Document processing（文档处理）¶

This page will discuss a few useful considerations for extracting data from a PDF document or image.

Data extraction¶

This page offers a basic guide for using Pipeline Builder to parse PDFs for semantic search and includes a recommendation for presenting the information in a Workshop application when you just have text content.

Semantic search is a powerful tool to use with PDFs, particularly if the content is broken down into smaller "chunks" that are embedded separately, helping users and workflows find important information that might otherwise be hard to access. This is especially useful considering the vast amount of unstructured knowledge in PDFs that often goes unnoticed.

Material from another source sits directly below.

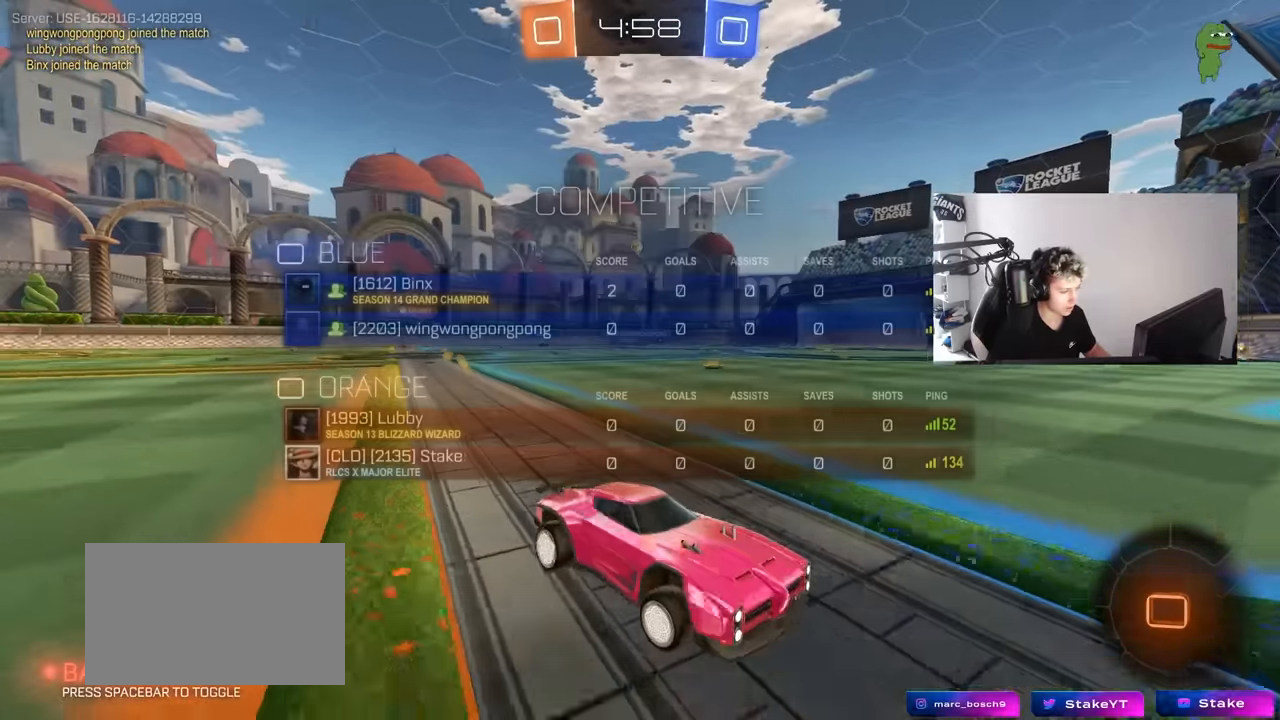
{"keys": ["a", "w"], "mouse": ["left"], "mouse_move": "still", "events": [[117, "shift", "up"], [250, "mouse_left", "down"]]}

To use, simply upload your PDFs to Foundry, extract the text, chunk the same text, search for those chunks, and surface the results of that search with the corresponding PDF rendered on the side for source-of-truth cross-validation for the users.

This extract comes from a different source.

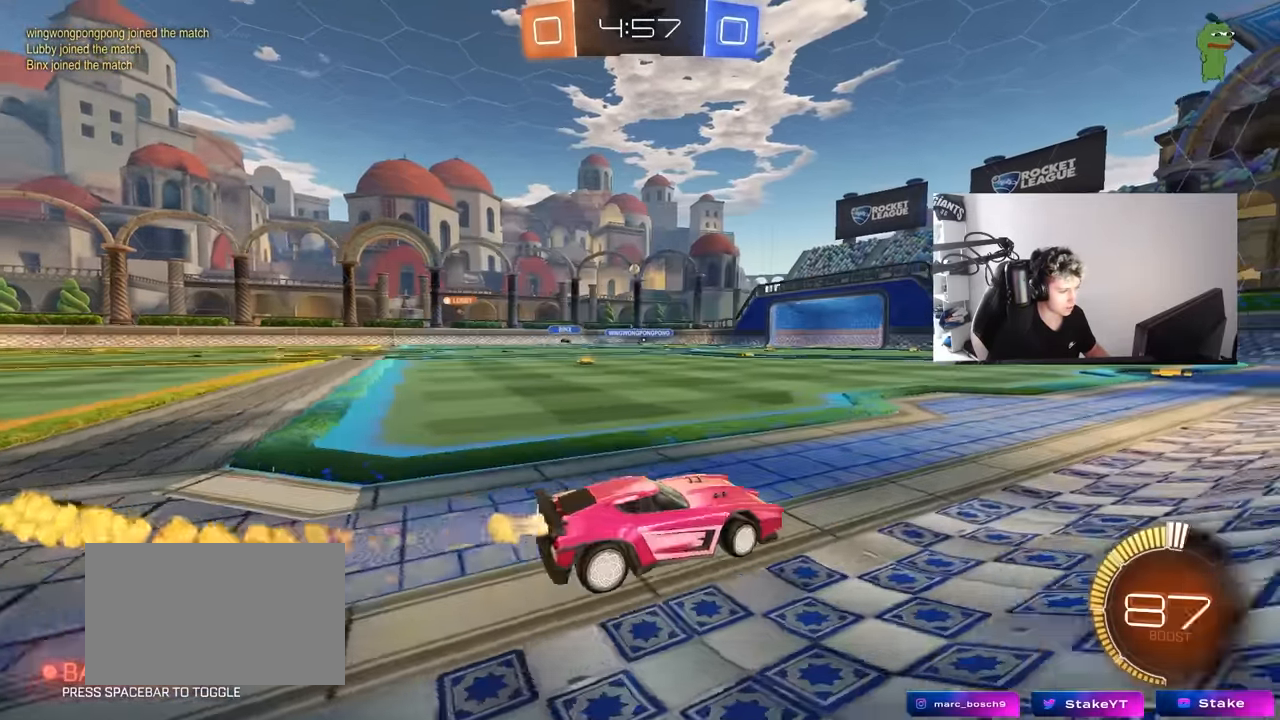
{"keys": ["a", "w"], "mouse": [], "mouse_move": "still", "events": [[234, "mouse_left", "up"], [367, "shift", "down"], [417, "shift", "up"]]}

Follow the steps outlined below to import PDFs and extract text from PDFs:

Import the PDFs as a media set.
Add the media set to Pipeline Builder.
Use the Get Media References board.

Get Media References board

Use the Text Extraction board.

Text Extraction board

Chunking¶

This page outlines how to incorporate a basic chunking strategy into your semantic search workflows. Chunking, in this context, means breaking up larger pieces of text into smaller pieces of text. This is advantageous because embedding models possess a maximum input length for text, and crucially, smaller pieces of text will be more semantically distinct during searches. Chunking is often used when parsing large documents like PDFs.

Primarily, the objective is to split long text into smaller "chunks", each with an associated Ontology object linked back to the original object.

Chunking example¶

As a starting point, we will show how a basic chunking strategy can be accomplished without using code in Pipeline Builder. For more advanced strategies, we recommend using a code repository as part of your pipeline.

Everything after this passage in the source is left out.